If gay rights' activists and their friends in high places are allowed to re-write one part of the definition of marriage, then why cannot other groups do it elsewhere also? Muslims and traditionalist Mormons would like to change the law to allow the practice of polygamy, a practice which is deeply degrading to women. If we're allowed to change the "one-man and one-woman" to "two men", then why not change it to "one-man and four-women" also? Why not, as candidate Huckabee says, have a man and three women - or even three men and three women, or a man and a goat? If marriage is just a nose of wax which can be shaped as society pleases, then why just stop at the preferences of gay rights' activists? Don't other groups have preferences too? I suppose that this is why Mr. Smith has to appeal to what (he believes) is "mainstream" - because the logic to back up his desires is lacking; hence he just makes a subjective appeal to what's popular in his circles.
How to answer those tricky questions?
Once you assume a couple of simple truths, the tricky questions aren't actually tricky at all. At the beginning, God created the human race to be male and female. He made man and woman to relate to one another in lifelong marriage - it was his intention. He made us to be complementary, physically and emotionally, and gave us the drive for sexual intimacy, and for an exclusive relationship, as the right context in which families could both begin and thrive. Who gets to say what marriage is? The one who made both it and us!

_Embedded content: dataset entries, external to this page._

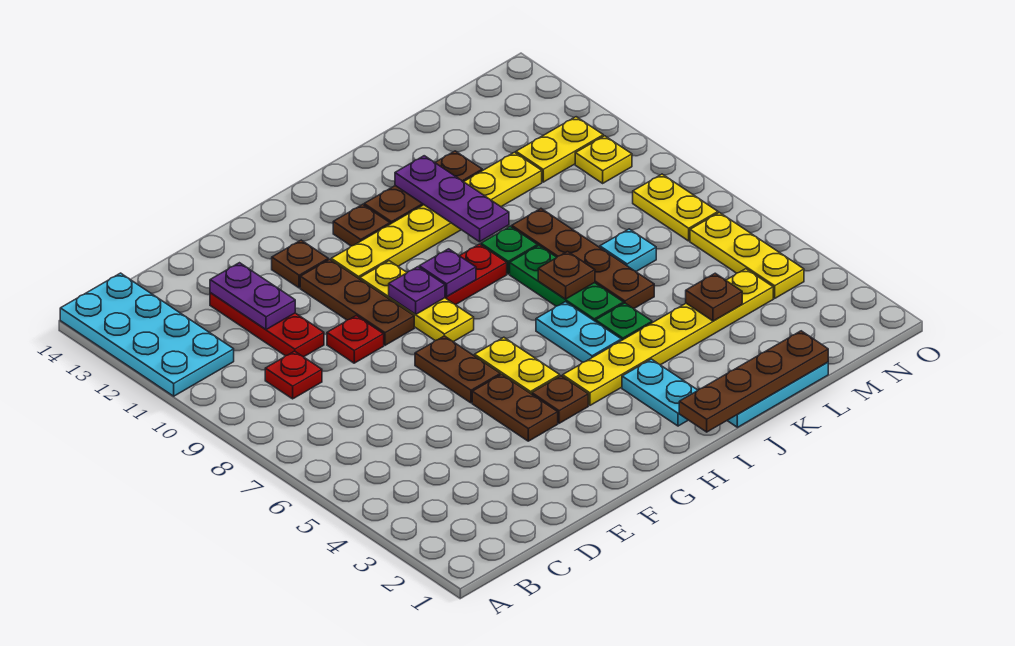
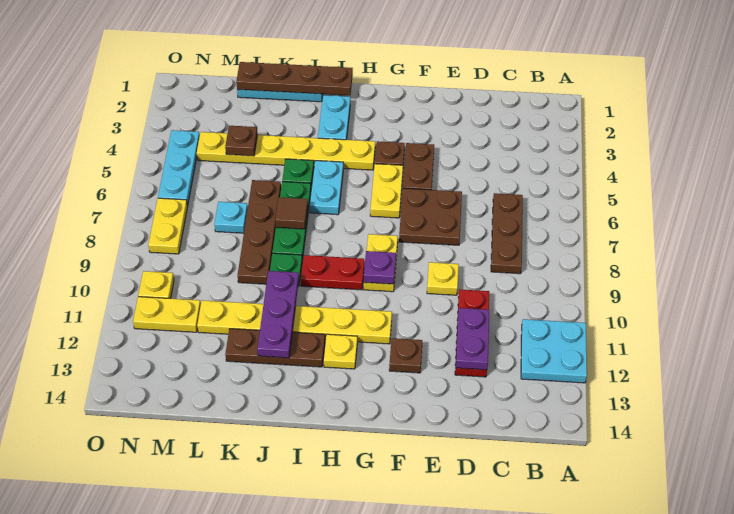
cyan 2x4 plate [60,273,234,396] -> cyan 2x2 plate [521,319,587,383]
red 1x1 plate [265,351,322,399] -> none
red 1x1 plate [327,316,384,363] -> yellow 1x1 plate [427,262,459,295]
brown 1x2 plate [415,336,500,403] -> brown 2x2 plate [399,188,462,245]
brown 1x3 plate [300,259,414,345] -> brown 1x3 plate moved to [491,193,523,274]
yellow 1x3 plate [360,261,474,342] -> yellow 1x2 plate [364,234,398,292]
purple 1x1 plate [419,249,476,296] -> none
brown 1x1 plate [333,204,390,246] -> yellow 1x1 plate [324,334,357,369]
brown 1x1 plate [538,252,595,299] -> brown 1x1 tile [275,197,308,229]
yellow 1x3 plate [690,212,804,298] -> cyan 1x3 plate [158,130,200,206]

Even from the viewpoint of basic biology it's blindingly obvious that man and woman are intended for each other, and not man and man. Homosexuality is completely sterile. It s practice cannot be any kind of basis for a coherent society.

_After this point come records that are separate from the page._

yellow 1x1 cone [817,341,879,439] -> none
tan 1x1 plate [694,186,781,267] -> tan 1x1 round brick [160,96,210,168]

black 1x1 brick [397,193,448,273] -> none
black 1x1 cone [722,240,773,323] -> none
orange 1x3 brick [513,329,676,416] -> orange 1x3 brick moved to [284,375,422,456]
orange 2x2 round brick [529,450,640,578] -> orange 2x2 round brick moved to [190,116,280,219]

Who has the right to say what marriage is? Our maker. If you don't start there, you have to go wrong. Once you decide that man decides what marriage is for himself, then you lose the right to logically and coherently object to the man-boy love league and those who would enslave women in polygamy - that's just your personal preferences against theirs. We're made for one man, one woman relationships, and all the parliaments and laws in the world can't change what we are. Men will never be complementary to men, any more than they will be to boys or to animals. The fight for "gay rights" is a fight against nature, and its proponents need to repent.
Footnote
Whilst on the subject of the US presidential candidates, yesterday I passed a Nairobi bookshop and saw Senator Obama's face smiling out at me (Obama's father is a Kenyan). I learnt by peering through the window that he has a biography called "The Audacity Of Hope". To my mind, leaders ought to be proven and experienced - especially if we're talking about becoming the most powerful man in the world. Senator Obama, from what I understand, began running for president a mere two years after joining the US Senate, on the back of a well-received party conference speech. The audacity of hope, indeed!